Exercise
Everything from the line that contains "right elbow: (318, 842)" to the end of the records below, both lines included, should be transcribed exactly and returned alone.

━━━━━━━━

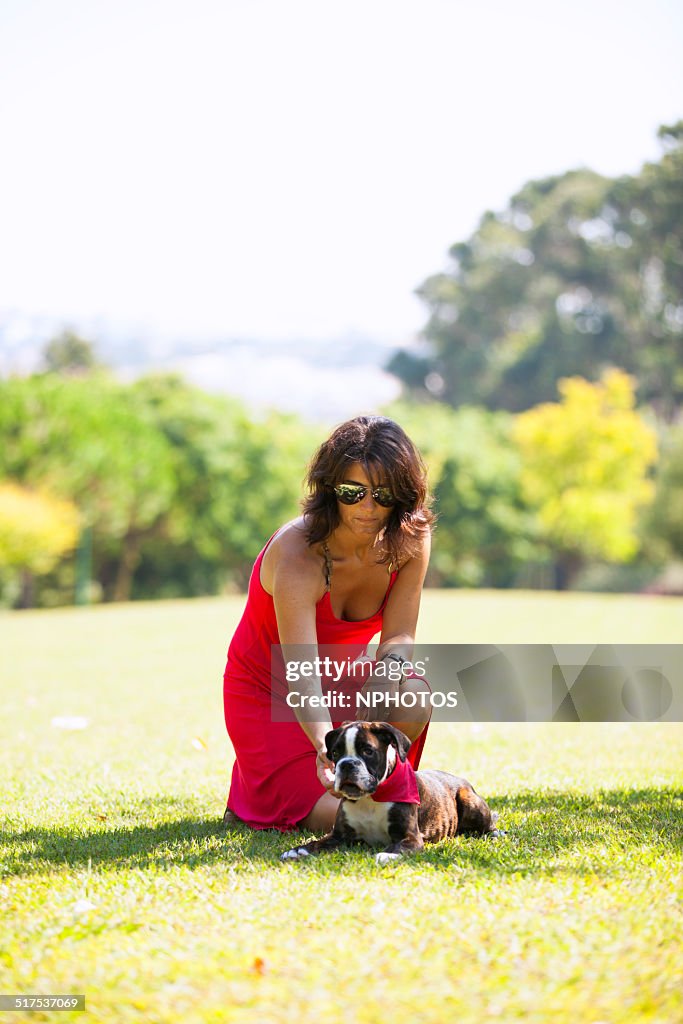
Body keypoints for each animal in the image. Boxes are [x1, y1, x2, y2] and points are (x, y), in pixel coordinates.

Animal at [278, 720, 501, 864]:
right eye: (335, 753)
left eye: (368, 751)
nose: (347, 764)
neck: (370, 798)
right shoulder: (339, 835)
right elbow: (318, 842)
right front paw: (298, 851)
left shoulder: (410, 837)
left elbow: (399, 846)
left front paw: (388, 855)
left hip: (470, 802)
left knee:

━━━━━━━━

Answer to the exercise
right elbow: (318, 842)
right front paw: (298, 851)
left shoulder: (410, 837)
left elbow: (399, 846)
left front paw: (388, 855)
left hip: (470, 802)
left knee:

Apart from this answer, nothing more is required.